Blog

HOME WOD – Saturday 28 March 2020

CROSSFITREST AND RECOVERY

 

Click here to watch briefing: https://youtu.be/JvdorlEuptA

Warm-up

 

Run 200-400 m

 

Tabata: 8 rounds
20-sec. Crazy Finnish Exercise and 10-sec. (rest) Dead Bug

 

2 Rounds
10 Good-mornings
15 sec. Supine Plank
15 sec. Side Plank – R
15 sec. Side Plank – L

 

WOD

4 rounds

200 m Run
20 Good-mornings – hold object if possible
30 sec. Supine Plank
30 sec. Side Plank (15 sec. R + 15 sec.
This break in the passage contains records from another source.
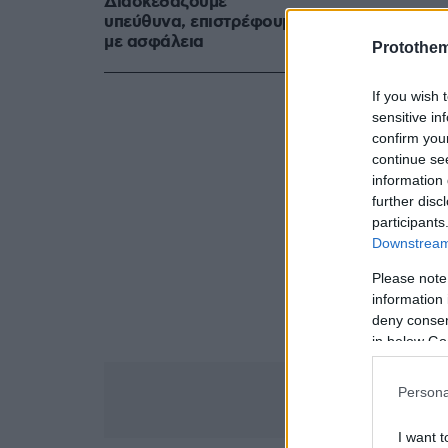
Διασκεδάζουμε
Glomex Pla
υπεύθυνα, επιστρέφουμε
με ασφάλεια
Protothe
If you wish 
sensitive in
confirm you
continue se
Glomex Pla
information 
further disc
participants
Downstream 
Glomex Play
Please note
information 
deny consent
in below Go
Persona
I want t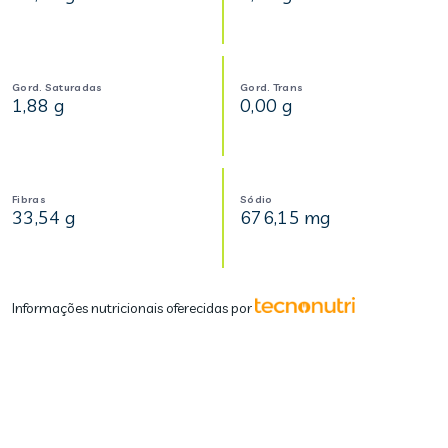
Gord. Saturadas
Gord. Trans
1,88 g
0,00 g
Fibras
Sódio
33,54 g
676,15 mg
Informações nutricionais oferecidas por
L)

 

Scoring
Time to complete the workout.

Scaling
Modify Run to 20 Walking Lunges
Scale Side Planks to knees

 

Mobility and Maintenance:

Choose 1-2 Thoracic Mobility Drills from Kelly Starrett’s Mobility WOD and spend 5-10 minutes with them.

Choose 1-2 Upper Extremity Mobility Drills from Kelly Starrett’s Mobility WOD and spend 5-10 minutes with them.

Choose 2-3 Lower Extremity Mobility Drills from Kelly Starrett’s Mobility WOD and spend 10-12 minutes with them.

Nutrition Preparation: Ensure that you have quality foods prepared in the appropriate quantities to fuel your efforts for the remainder of the week.

Mental Restoration: Different for everyone – could be quiet time, prayer or meditation or could be gathering with friends; the key is to engage in activities that make your life full and help you recharge your batteries.